Page-level text extractions:
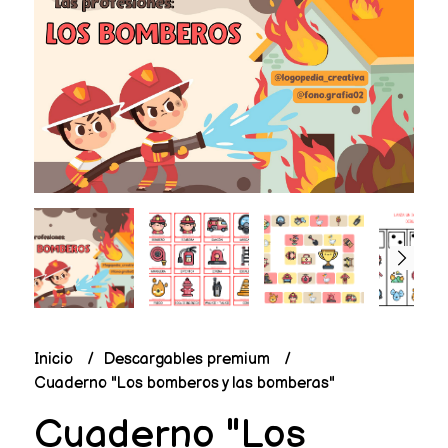
Inicio
Descargables premium
Cuaderno "Los bomberos y las bomberas"
Cuaderno "Los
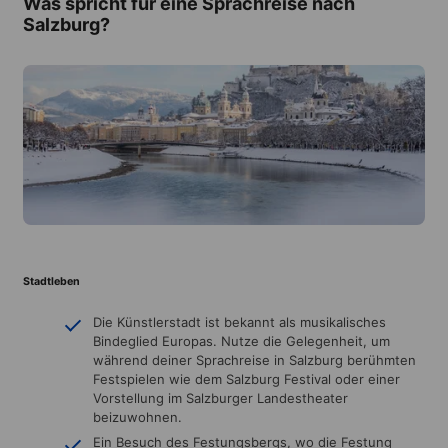
Was spricht für eine Sprachreise nach
Salzburg?
Stadtleben
Die Künstlerstadt ist bekannt als musikalisches
Bindeglied Europas. Nutze die Gelegenheit, um
während deiner Sprachreise in Salzburg berühmten
Festspielen wie dem Salzburg Festival oder einer
Vorstellung im Salzburger Landestheater
beizuwohnen.
Ein Besuch des Festungsbergs, wo die Festung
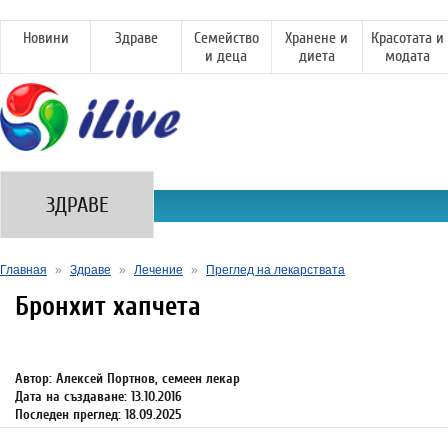
Новини
Здраве
Семейство
Хранене и
Красотата и
и деца
диета
модата
ЗДРАВЕ
Главная
»
Здраве
»
Лечение
»
Преглед на лекарствата
Бронхит хапчета
Автор: Алексей Портнов, семеен лекар
Дата на създаване: 13.10.2016
Последен преглед: 18.09.2025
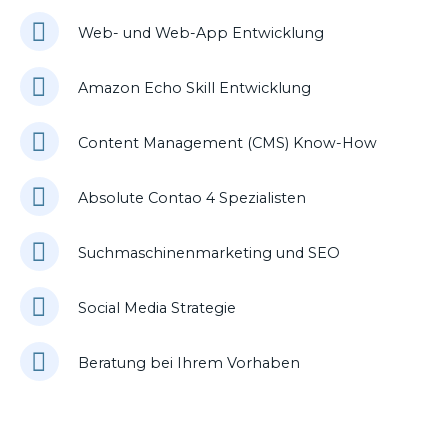
Web- und Web-App Entwicklung
Amazon Echo Skill Entwicklung
Content Management (CMS) Know-How
Absolute Contao 4 Spezialisten
Suchmaschinenmarketing und SEO
Social Media Strategie
Beratung bei Ihrem Vorhaben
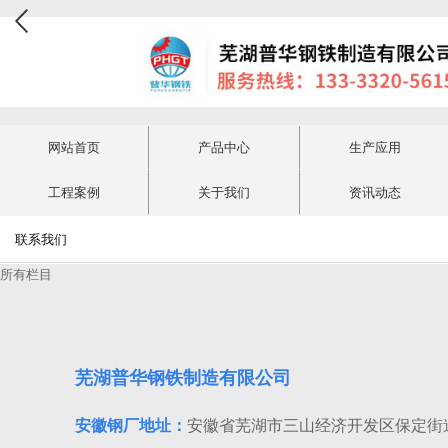
网站首页
产品中心
生产应用
工程案例
关于我们
资讯动态
联系我们
所有栏目
芜湖普华钢铁制造有限公司
安徽钢厂地址：
安徽省芜湖市三山经济开发区保定街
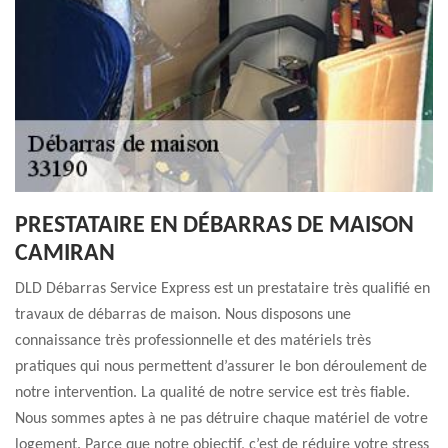
PRESTATAIRE EN DÉBARRAS DE MAISON
CAMIRAN
DLD Débarras Service Express est un prestataire très qualifié en
travaux de débarras de maison. Nous disposons une
connaissance très professionnelle et des matériels très
pratiques qui nous permettent d’assurer le bon déroulement de
notre intervention. La qualité de notre service est très fiable.
Nous sommes aptes à ne pas détruire chaque matériel de votre
logement. Parce que notre objectif, c’est de réduire votre stress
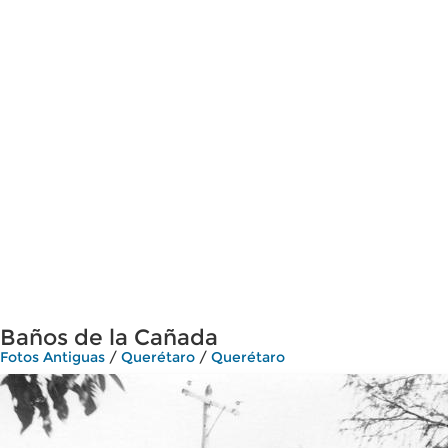
Baños de la Cañada
Fotos Antiguas
/
Querétaro
/
Querétaro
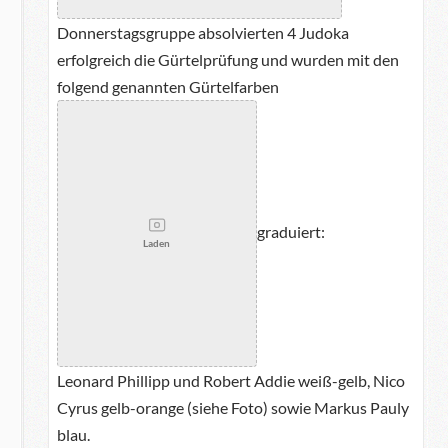
Donnerstagsgruppe absolvierten 4 Judoka
erfolgreich die Gürtelprüfung und wurden mit den
folgend genannten Gürtelfarben
graduiert:
Laden
Leonard Phillipp und Robert Addie weiß-gelb, Nico
Cyrus gelb-orange (siehe Foto) sowie Markus Pauly
blau.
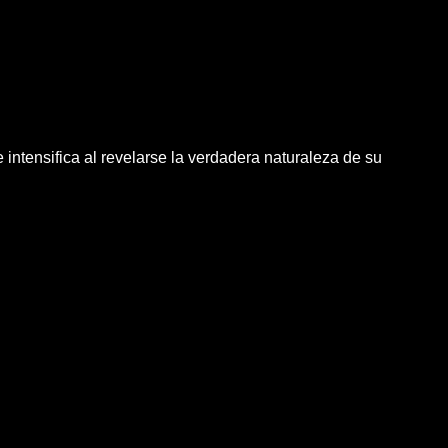
 intensifica al revelarse la verdadera naturaleza de su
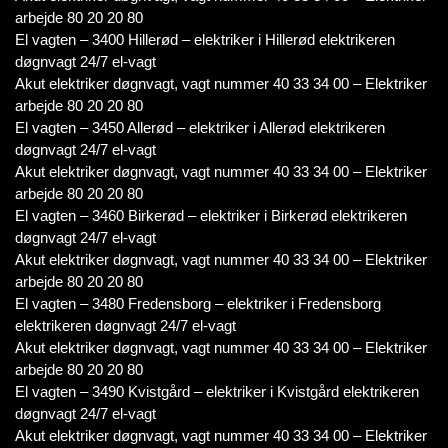
arbejde 80 20 20 80
El vagten – 3400 Hillerød – elektriker i Hillerød elektrikeren
døgnvagt 24/7 el-vagt
Akut elektriker døgnvagt, vagt nummer 40 33 34 00 – Elektriker
arbejde 80 20 20 80
El vagten – 3450 Allerød – elektriker i Allerød elektrikeren
døgnvagt 24/7 el-vagt
Akut elektriker døgnvagt, vagt nummer 40 33 34 00 – Elektriker
arbejde 80 20 20 80
El vagten – 3460 Birkerød – elektriker i Birkerød elektrikeren
døgnvagt 24/7 el-vagt
Akut elektriker døgnvagt, vagt nummer 40 33 34 00 – Elektriker
arbejde 80 20 20 80
El vagten – 3480 Fredensborg – elektriker i Fredensborg
elektrikeren døgnvagt 24/7 el-vagt
Akut elektriker døgnvagt, vagt nummer 40 33 34 00 – Elektriker
arbejde 80 20 20 80
El vagten – 3490 Kvistgård – elektriker i Kvistgård elektrikeren
døgnvagt 24/7 el-vagt
Akut elektriker døgnvagt, vagt nummer 40 33 34 00 – Elektriker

Written task>
Make an exact copy of all entries above, dropping the images.

Solution below>
Inicio
Descargables premium
Cuaderno "Los bomberos y las bomberas"
Cuaderno "Los
Was spricht für eine Sprachreise nach
Salzburg?
Stadtleben
Die Künstlerstadt ist bekannt als musikalisches
Bindeglied Europas. Nutze die Gelegenheit, um
während deiner Sprachreise in Salzburg berühmten
Festspielen wie dem Salzburg Festival oder einer
Vorstellung im Salzburger Landestheater
beizuwohnen.
Ein Besuch des Festungsbergs, wo die Festung
Новини
Здраве
Семейство
Хранене и
Красотата и
и деца
диета
модата
ЗДРАВЕ
Главная
»
Здраве
»
Лечение
»
Преглед на лекарствата
Бронхит хапчета
Автор: Алексей Портнов, семеен лекар
Дата на създаване: 13.10.2016
Последен преглед: 18.09.2025
Web- und Web-App Entwicklung
Amazon Echo Skill Entwicklung
Content Management (CMS) Know-How
Absolute Contao 4 Spezialisten
Suchmaschinenmarketing und SEO
Social Media Strategie
Beratung bei Ihrem Vorhaben
网站首页
产品中心
生产应用
工程案例
关于我们
资讯动态
联系我们
所有栏目
芜湖普华钢铁制造有限公司
安徽钢厂地址：
安徽省芜湖市三山经济开发区保定街
PRESTATAIRE EN DÉBARRAS DE MAISON
CAMIRAN
DLD Débarras Service Express est un prestataire très qualifié en
travaux de débarras de maison. Nous disposons une
connaissance très professionnelle et des matériels très
pratiques qui nous permettent d’assurer le bon déroulement de
notre intervention. La qualité de notre service est très fiable.
Nous sommes aptes à ne pas détruire chaque matériel de votre
logement. Parce que notre objectif, c’est de réduire votre stress
Baños de la Cañada
Fotos Antiguas
/
Querétaro
/
Querétaro
Donnerstagsgruppe absolvierten 4 Judoka
erfolgreich die Gürtelprüfung und wurden mit den
folgend genannten Gürtelfarben
graduiert:
Laden
Leonard Phillipp und Robert Addie weiß-gelb, Nico
Cyrus gelb-orange (siehe Foto) sowie Markus Pauly
blau.
 intensifica al revelarse la verdadera naturaleza de su
arbejde 80 20 20 80
El vagten – 3400 Hillerød – elektriker i Hillerød elektrikeren
døgnvagt 24/7 el-vagt
Akut elektriker døgnvagt, vagt nummer 40 33 34 00 – Elektriker
arbejde 80 20 20 80
El vagten – 3450 Allerød – elektriker i Allerød elektrikeren
døgnvagt 24/7 el-vagt
Akut elektriker døgnvagt, vagt nummer 40 33 34 00 – Elektriker
arbejde 80 20 20 80
El vagten – 3460 Birkerød – elektriker i Birkerød elektrikeren
døgnvagt 24/7 el-vagt
Akut elektriker døgnvagt, vagt nummer 40 33 34 00 – Elektriker
arbejde 80 20 20 80
El vagten – 3480 Fredensborg – elektriker i Fredensborg
elektrikeren døgnvagt 24/7 el-vagt
Akut elektriker døgnvagt, vagt nummer 40 33 34 00 – Elektriker
arbejde 80 20 20 80
El vagten – 3490 Kvistgård – elektriker i Kvistgård elektrikeren
døgnvagt 24/7 el-vagt
Akut elektriker døgnvagt, vagt nummer 40 33 34 00 – Elektriker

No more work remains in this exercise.